Your output should reproduce each entry exactly, with none of its pictures.
▬▬▬
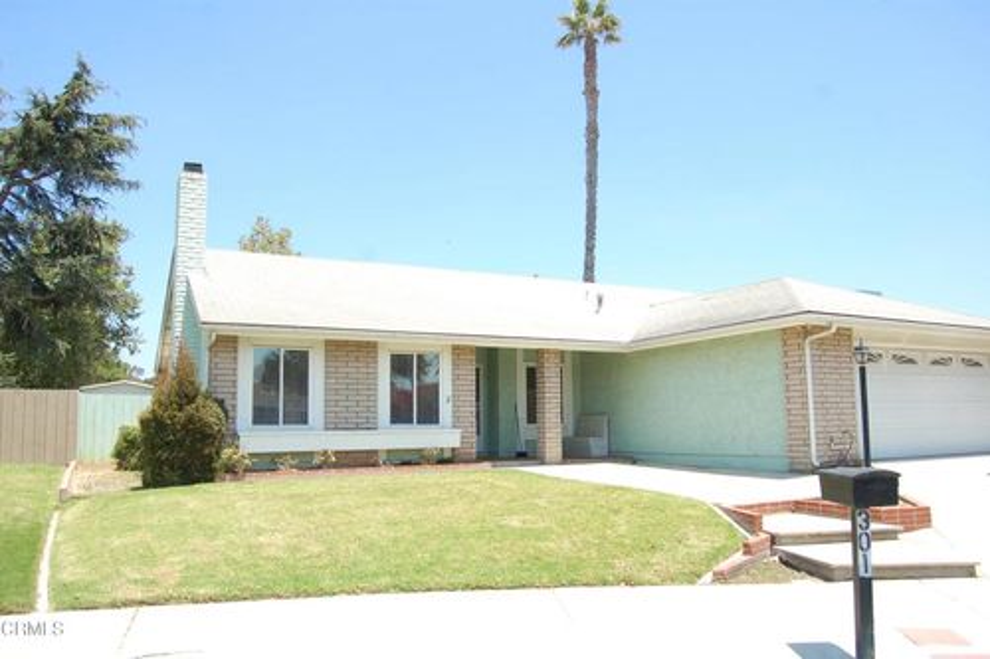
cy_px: 330
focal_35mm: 27
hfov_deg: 67.4
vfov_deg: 47.9
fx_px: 742
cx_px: 495
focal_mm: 18
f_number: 9
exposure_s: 1/320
▬▬▬
RESULT FOR THIS TASK:
cy_px: 330
focal_35mm: 27
hfov_deg: 67.4
vfov_deg: 47.9
fx_px: 742
cx_px: 495
focal_mm: 18
f_number: 9
exposure_s: 1/320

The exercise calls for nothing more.